#### TASK DETAILS
Provide the count of lines below where "CRUD" occurs, with no other output.
DATASET section start
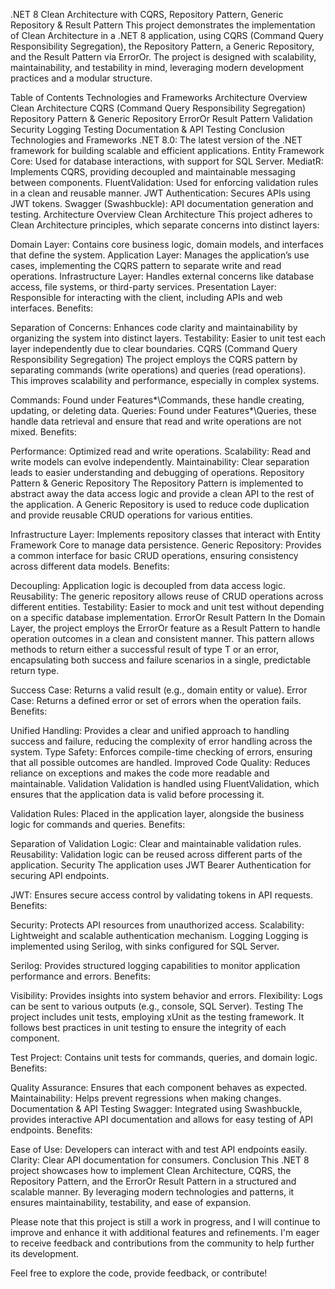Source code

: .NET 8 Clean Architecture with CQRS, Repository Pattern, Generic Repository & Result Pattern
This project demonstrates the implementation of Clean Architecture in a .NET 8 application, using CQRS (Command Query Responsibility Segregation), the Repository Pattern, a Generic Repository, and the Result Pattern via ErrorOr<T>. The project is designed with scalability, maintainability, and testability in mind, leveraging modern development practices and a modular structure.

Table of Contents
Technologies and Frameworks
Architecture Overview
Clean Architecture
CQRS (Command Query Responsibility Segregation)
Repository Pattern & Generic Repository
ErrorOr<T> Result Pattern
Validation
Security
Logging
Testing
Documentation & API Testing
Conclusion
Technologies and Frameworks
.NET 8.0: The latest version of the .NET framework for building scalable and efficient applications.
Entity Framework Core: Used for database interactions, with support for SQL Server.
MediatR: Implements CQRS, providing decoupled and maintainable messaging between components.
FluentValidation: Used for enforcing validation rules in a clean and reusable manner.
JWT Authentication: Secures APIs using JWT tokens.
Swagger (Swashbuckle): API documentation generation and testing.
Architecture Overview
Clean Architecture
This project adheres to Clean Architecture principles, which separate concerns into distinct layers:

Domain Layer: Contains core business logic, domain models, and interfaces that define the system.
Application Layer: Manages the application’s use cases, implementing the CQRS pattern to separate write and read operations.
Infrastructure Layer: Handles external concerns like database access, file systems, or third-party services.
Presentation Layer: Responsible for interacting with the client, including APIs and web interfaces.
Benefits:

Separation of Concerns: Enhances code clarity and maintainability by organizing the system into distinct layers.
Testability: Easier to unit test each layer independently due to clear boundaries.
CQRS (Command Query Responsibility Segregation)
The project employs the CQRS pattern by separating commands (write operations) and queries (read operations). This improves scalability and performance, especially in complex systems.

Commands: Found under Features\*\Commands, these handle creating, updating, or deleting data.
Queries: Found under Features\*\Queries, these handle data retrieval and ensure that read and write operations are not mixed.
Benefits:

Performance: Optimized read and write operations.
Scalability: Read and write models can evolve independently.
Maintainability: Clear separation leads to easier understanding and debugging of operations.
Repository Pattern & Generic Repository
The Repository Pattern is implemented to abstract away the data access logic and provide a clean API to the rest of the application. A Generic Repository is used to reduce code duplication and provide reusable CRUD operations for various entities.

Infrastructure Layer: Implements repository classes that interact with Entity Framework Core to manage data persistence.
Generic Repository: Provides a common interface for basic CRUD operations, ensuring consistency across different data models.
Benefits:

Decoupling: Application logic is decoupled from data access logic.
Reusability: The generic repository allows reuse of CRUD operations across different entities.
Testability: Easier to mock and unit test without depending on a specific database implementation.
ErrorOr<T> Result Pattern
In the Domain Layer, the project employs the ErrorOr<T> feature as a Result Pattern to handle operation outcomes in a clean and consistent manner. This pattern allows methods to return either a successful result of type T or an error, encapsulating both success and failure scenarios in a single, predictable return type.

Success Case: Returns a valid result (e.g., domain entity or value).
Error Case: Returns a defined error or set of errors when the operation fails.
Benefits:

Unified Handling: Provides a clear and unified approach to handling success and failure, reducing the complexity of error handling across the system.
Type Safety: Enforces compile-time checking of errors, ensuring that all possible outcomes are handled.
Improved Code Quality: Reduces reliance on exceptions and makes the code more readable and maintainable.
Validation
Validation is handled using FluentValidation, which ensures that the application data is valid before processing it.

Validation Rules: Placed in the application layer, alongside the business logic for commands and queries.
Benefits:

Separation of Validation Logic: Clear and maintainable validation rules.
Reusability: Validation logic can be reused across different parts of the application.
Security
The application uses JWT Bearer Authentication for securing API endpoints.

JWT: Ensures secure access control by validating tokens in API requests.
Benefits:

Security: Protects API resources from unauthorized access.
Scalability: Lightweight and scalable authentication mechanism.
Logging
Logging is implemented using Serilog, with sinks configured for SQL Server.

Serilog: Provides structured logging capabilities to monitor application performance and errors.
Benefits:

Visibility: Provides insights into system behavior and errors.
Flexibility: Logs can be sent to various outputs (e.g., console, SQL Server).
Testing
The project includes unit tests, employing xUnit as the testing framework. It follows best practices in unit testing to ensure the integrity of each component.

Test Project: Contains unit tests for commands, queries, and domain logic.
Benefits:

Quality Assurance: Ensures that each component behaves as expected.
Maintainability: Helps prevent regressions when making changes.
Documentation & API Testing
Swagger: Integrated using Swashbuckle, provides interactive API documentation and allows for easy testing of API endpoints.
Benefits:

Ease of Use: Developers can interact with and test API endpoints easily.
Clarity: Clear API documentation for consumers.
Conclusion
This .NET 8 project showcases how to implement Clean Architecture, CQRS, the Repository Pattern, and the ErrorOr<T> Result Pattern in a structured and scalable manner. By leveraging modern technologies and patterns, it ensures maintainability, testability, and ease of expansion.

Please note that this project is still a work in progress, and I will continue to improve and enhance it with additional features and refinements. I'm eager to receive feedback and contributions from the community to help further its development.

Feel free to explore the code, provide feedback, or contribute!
DATASET section end
#### TASK ANSWER
3